====== PASSAGE TO READ ======
# make your own bpa-free canning lids?



## lingon (Aug 8, 2007)

We eat a lot of diced tomatoes, and I would love to can my own so as to be bpa-free. However, most of my jars are mason, and the ball flat lids have bpa in them. I was wondering about making my own flats. What if I cut a circle out of surgical stainless steel and bought some rubber or clear silicone o-rings? Or a circle of glass (though that might have to be too thick for the normal ball mason rings to screw on firmly)

Unfortunately, this plan might end up being more expensive than buying the glass wire clamp type canning jars.

Anyone thought of this or tried this? What type of o-ring would be safest?


----------



## krankedyann (May 28, 2005)

I wouldn't risk this. A bad seal can make you very sick and unless you make it just right, it won't seal and you're wasting your time and money.

I would assume the BPA risk for home-canned is minimal because the stuff isn't soaking in it like it is in commerically processed food. I just throw away whatever is clinging to the top of the lid when I pop open a jar.


----------



## mamadelbosque (Feb 6, 2007)

A huge YEAH THAT to krankedynn! I would *NEVER* eat anything canned in a jar w/ a home made seal. The risk of not having a perfect seal and getting botulism or something from it is *WAY* too high for my sanity. And I'm not a super picky person, at all.
======
WHAT IS ASKED:
1. Answer these questions from the canning-lid thread.
(a) What food does lingon say they eat a lot of?
(b) What does krankedyann throw away on popping open a jar?
(c) Which illness does mamadelbosque mention as a risk of an imperfect seal?
2. List every material that lingon proposes in the canning-lid thread for making homemade flats or their seals.
3. Decide whether each statement agrees with the canning-lid thread, answering yes or no and quoting the words that decide it.
(a) Most of lingon's jars are mason jars.
(b) krankedyann assumes the BPA risk for home-canned food is high.
(c) mamadelbosque claims to be a super picky person.
The rows that follow come from a separate source and are unrelated to the canning-lid thread.
====== DATA EXTRACT ======
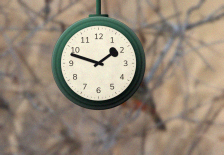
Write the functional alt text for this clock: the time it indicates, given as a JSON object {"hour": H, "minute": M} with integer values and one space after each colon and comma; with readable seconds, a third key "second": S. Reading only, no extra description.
{"hour": 1, "minute": 48}
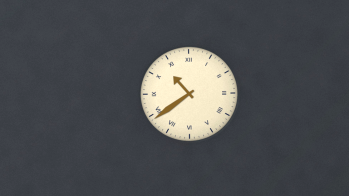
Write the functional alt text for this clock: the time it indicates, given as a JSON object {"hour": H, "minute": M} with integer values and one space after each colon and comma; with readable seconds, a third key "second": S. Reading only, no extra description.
{"hour": 10, "minute": 39}
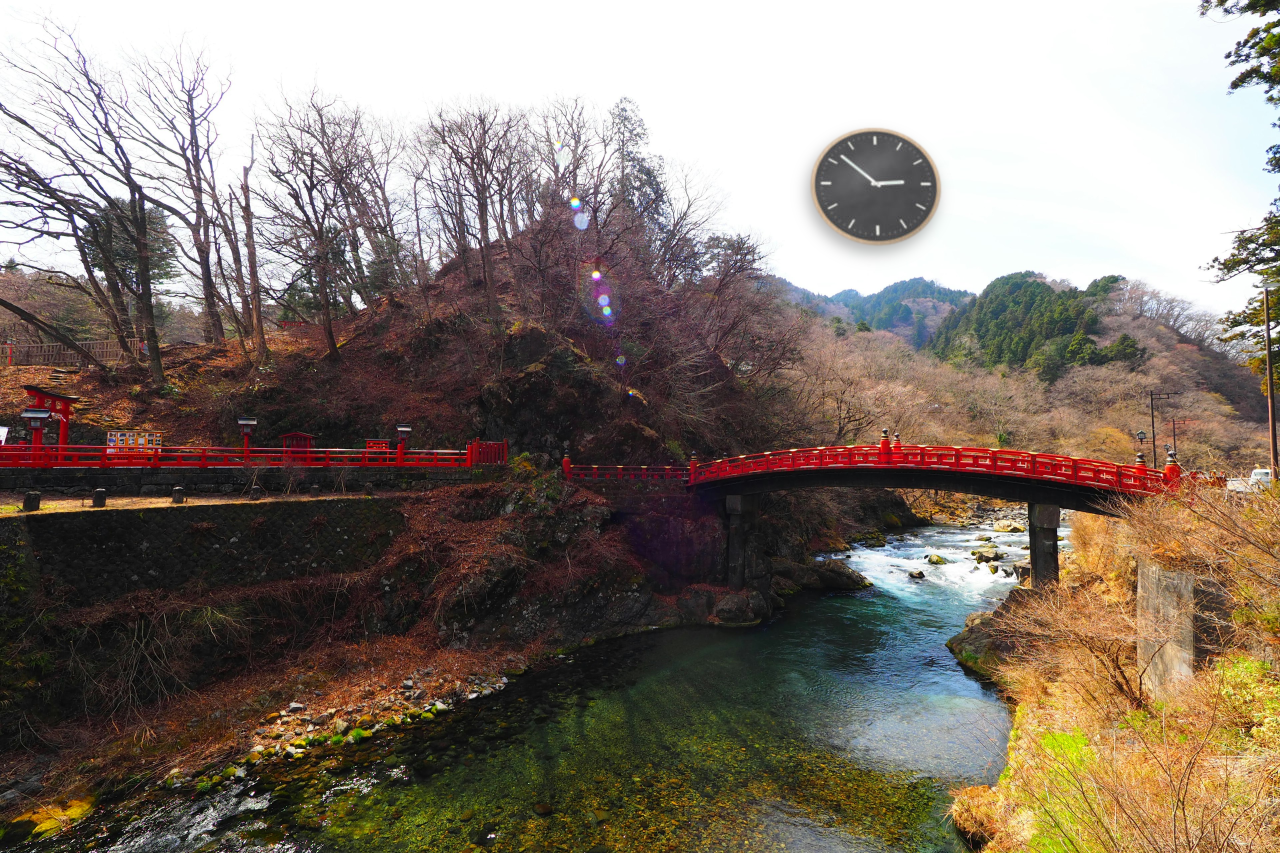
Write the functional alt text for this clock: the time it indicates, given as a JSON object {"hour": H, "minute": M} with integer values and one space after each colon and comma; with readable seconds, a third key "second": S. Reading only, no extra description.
{"hour": 2, "minute": 52}
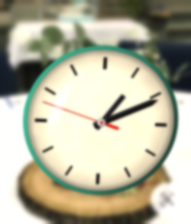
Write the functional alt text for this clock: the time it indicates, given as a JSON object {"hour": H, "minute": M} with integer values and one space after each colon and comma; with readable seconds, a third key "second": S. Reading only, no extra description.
{"hour": 1, "minute": 10, "second": 48}
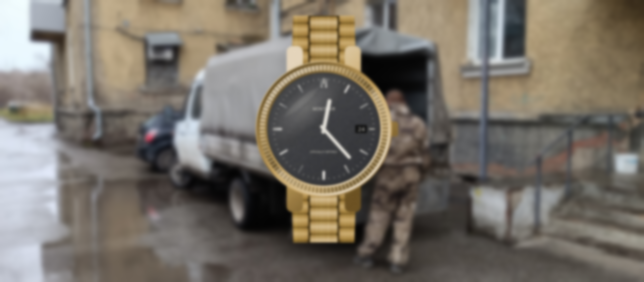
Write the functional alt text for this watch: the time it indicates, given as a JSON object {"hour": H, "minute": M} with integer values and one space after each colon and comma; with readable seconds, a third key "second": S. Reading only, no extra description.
{"hour": 12, "minute": 23}
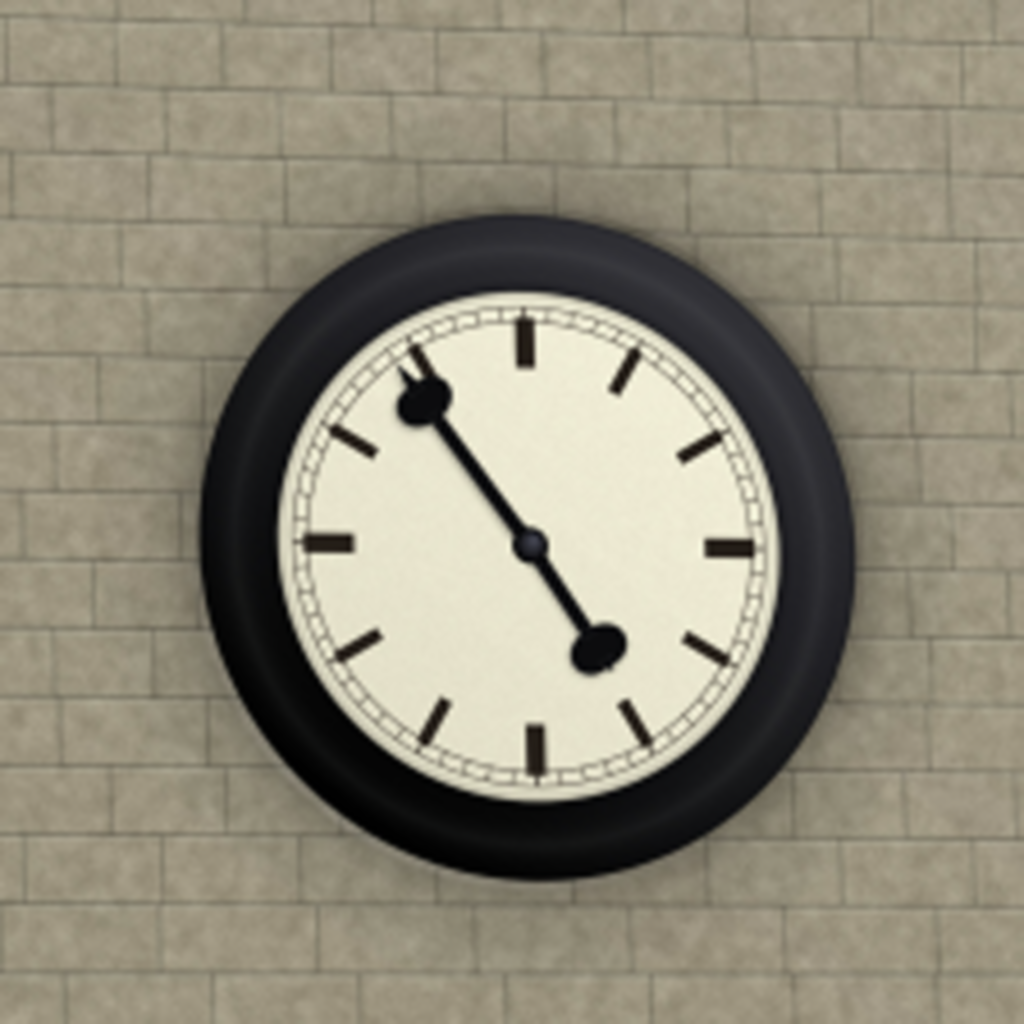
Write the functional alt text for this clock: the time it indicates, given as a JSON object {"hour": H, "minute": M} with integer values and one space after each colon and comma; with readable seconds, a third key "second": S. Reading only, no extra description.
{"hour": 4, "minute": 54}
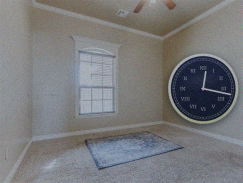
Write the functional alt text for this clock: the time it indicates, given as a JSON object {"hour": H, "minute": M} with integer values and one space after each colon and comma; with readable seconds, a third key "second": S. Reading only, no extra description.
{"hour": 12, "minute": 17}
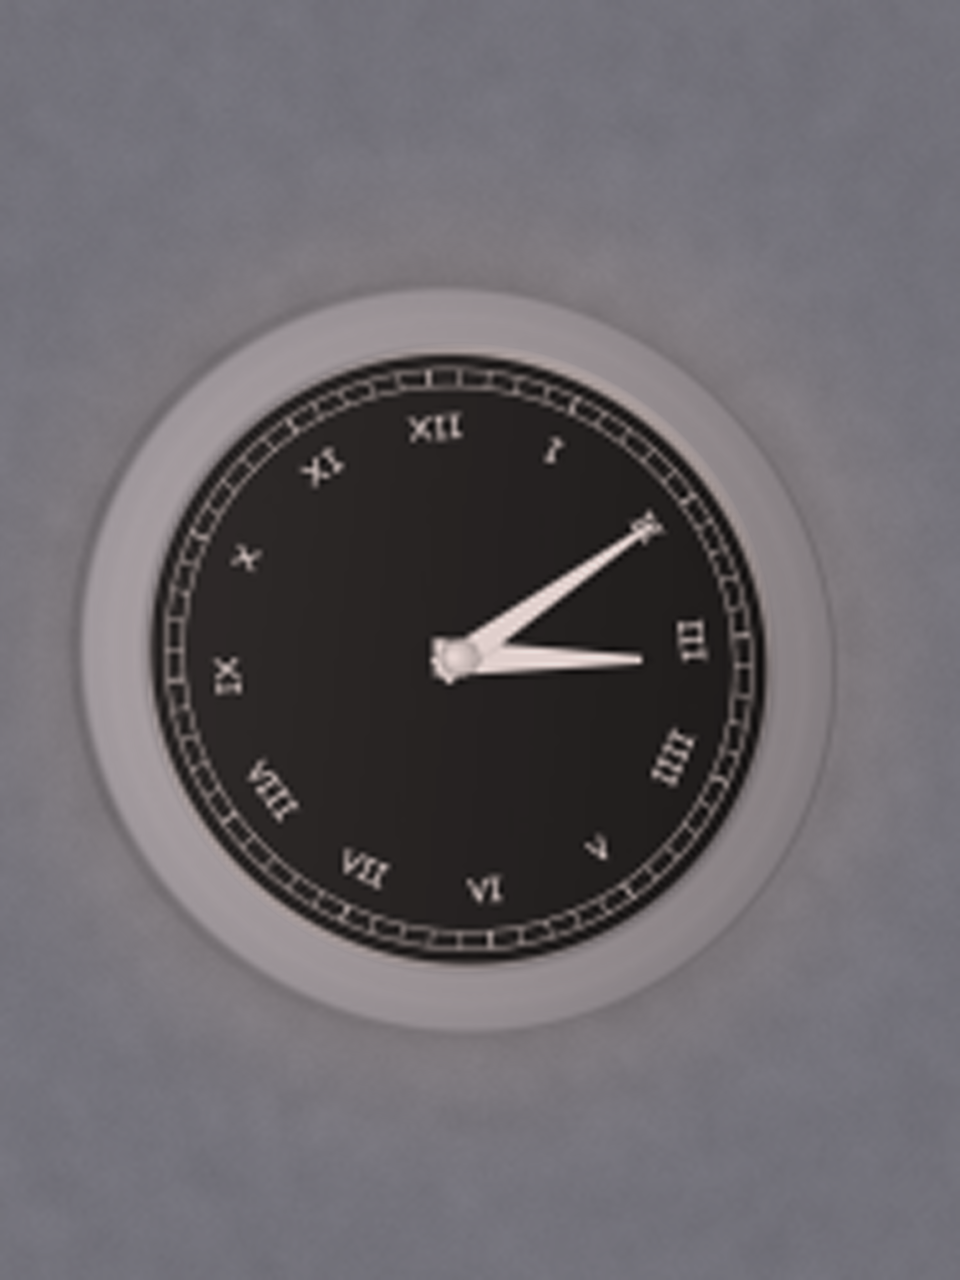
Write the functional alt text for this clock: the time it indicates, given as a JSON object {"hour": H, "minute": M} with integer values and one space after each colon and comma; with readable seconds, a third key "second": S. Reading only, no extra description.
{"hour": 3, "minute": 10}
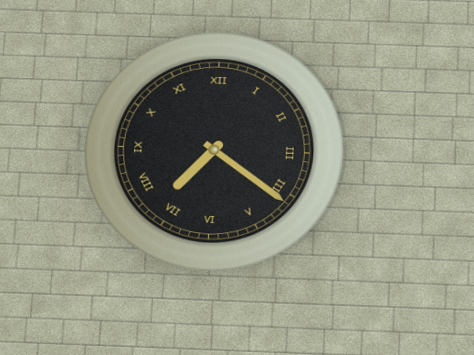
======
FULL ANSWERS:
1.
(a) Diced tomatoes.
(b) Whatever is clinging to the top of the lid.
(c) Botulism.

2.
- Surgical stainless steel
- Rubber (o-rings)
- Clear silicone (o-rings)
- Glass

3.
(a) Yes: "most of my jars are mason"
(b) No: "I would assume the BPA risk for home-canned is minimal"
(c) No: "And I'm not a super picky person, at all."